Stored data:
▽

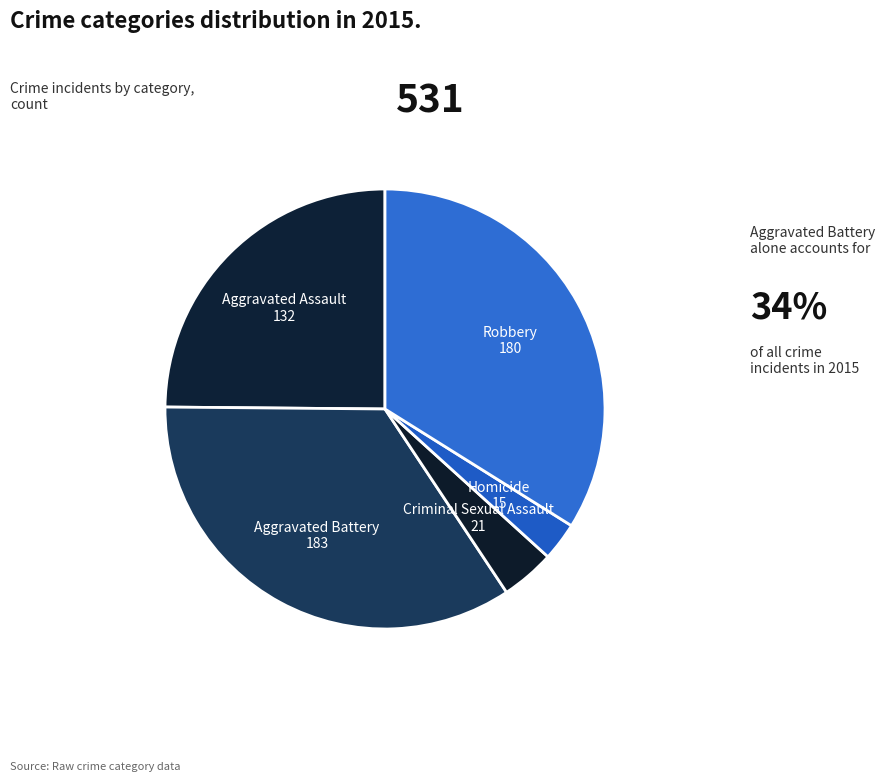

Count the number of slices in the pie.

5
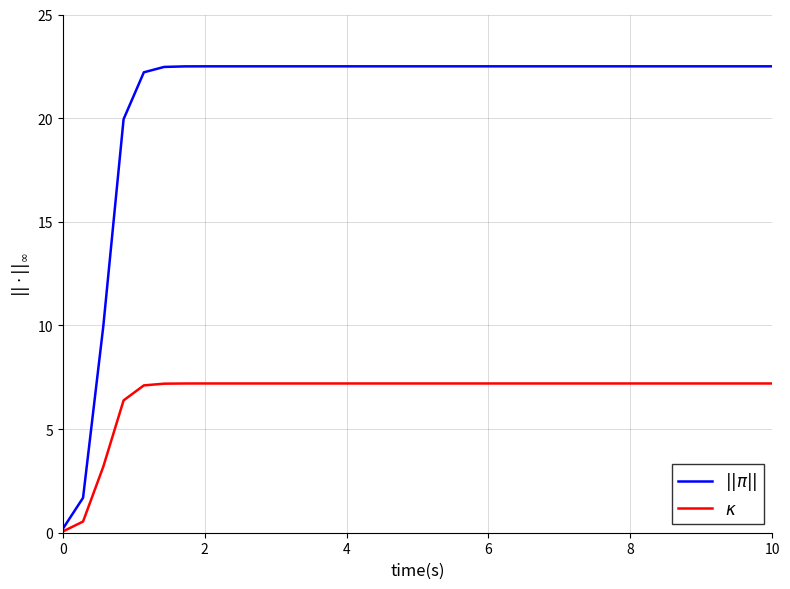

At how many categories does at least one series exceed 17?

33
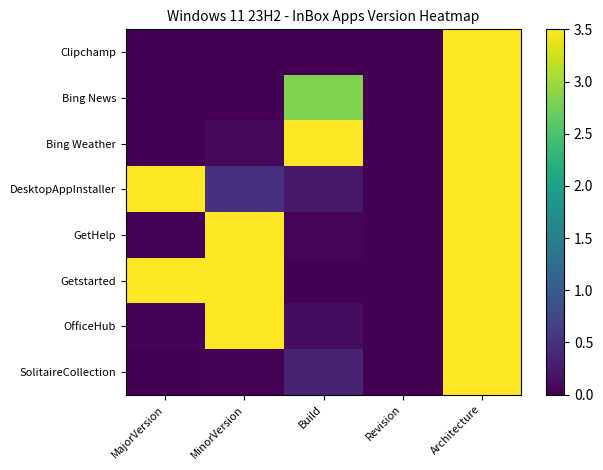

At Build, list the series in order from largest to smallest.

Bing Weather, Bing News, SolitaireCollection, DesktopAppInstaller, OfficeHub, GetHelp, Clipchamp, Getstarted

△

■ About this exercise ■
Output the data above as a Markdown table with the columns Row and Text, giving each line its own numbered row. Skip blank lines and leave out the pictures.

■ Answer to the exercise ■
| Row | Text |
|---|---|
| 1 | Count the number of slices in the pie. |
| 2 | 5 |
| 3 | At how many categories does at least one series exceed 17? |
| 4 | 33 |
| 5 | At Build, list the series in order from largest to smallest. |
| 6 | Bing Weather, Bing News, SolitaireCollection, DesktopAppInstaller, OfficeHub, GetHelp, Clipchamp, Getstarted |